MIT Neuroscientist Guilty Of Attempted Murder
Not often you see a headline like that.
Can you guess who she blames for the verdict?
A Pakistani neuroscientist was convicted on Wednesday of attempted murder for trying to kill American soldiers and F.B.I. agents in Afghanistan.
Federal prosecutors said the neuroscientist, Aafia Siddiqui, 37, grabbed an M4 rifle in a police station in the city of Ghazni, Afghanistan, on July 18, 2008, and fired on American officers and federal agents.
After slightly more than two days of deliberations, a jury in Federal District Court in Manhattan found her guilty.
As the jurors began leaving the courtroom, Ms. Siddiqui, who studied at the Massachusetts Institute of Technology and Brandeis University, turned in her chair to face them.

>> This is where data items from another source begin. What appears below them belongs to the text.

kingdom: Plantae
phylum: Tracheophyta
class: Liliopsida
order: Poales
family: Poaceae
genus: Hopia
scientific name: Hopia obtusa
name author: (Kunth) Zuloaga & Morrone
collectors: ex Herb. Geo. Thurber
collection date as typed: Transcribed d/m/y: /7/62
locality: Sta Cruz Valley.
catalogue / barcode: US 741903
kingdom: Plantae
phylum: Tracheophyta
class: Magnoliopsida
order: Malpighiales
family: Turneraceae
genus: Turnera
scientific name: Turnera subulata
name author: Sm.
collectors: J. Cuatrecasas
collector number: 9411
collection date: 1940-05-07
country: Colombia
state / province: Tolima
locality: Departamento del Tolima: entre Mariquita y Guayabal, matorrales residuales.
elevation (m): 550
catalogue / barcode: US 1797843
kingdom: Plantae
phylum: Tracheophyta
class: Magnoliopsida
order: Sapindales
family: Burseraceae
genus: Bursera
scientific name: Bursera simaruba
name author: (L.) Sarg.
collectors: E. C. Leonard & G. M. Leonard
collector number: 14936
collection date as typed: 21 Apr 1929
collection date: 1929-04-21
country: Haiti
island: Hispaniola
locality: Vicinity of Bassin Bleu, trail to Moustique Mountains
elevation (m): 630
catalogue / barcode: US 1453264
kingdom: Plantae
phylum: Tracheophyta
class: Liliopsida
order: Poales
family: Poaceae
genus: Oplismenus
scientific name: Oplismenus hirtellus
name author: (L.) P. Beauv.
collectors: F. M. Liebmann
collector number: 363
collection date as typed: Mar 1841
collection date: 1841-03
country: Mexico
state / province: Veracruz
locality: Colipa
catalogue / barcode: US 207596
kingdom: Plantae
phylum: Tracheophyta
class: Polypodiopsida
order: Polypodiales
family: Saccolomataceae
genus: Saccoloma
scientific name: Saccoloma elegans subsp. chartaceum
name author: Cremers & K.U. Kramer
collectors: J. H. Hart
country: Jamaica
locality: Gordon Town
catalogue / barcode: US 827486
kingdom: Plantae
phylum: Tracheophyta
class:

“This is a verdict coming from Israel and not from America,” she said, holding her right index finger in the air. “That’s where the anger belongs. I can testify to this, and I have proof.”
Ms. Siddiqui was then led out of the courtroom while the judge and lawyers for both sides discussed a sentencing date.
Ms. Siddiqui peppered her trial with colorful outbursts that caused her to be removed from the courtroom on several occasions. Her competency — first to stand trial, and then to take the stand — were also major points of contention in the case.
But Ms. Siddiqui was allowed to testify last week, and she claimed that the prosecutors’ assertions that she fired a weapon at officers was “the biggest lie.”
The weapon was never in her hands, said Ms. Siddiqui, who explained that she was merely trying to escape from the station because she feared being tortured. She had been arrested the day before and was found to be carrying documents on how to make explosives and a list of New York targets, officials said.
We’re feeling kind of proud here in Boston.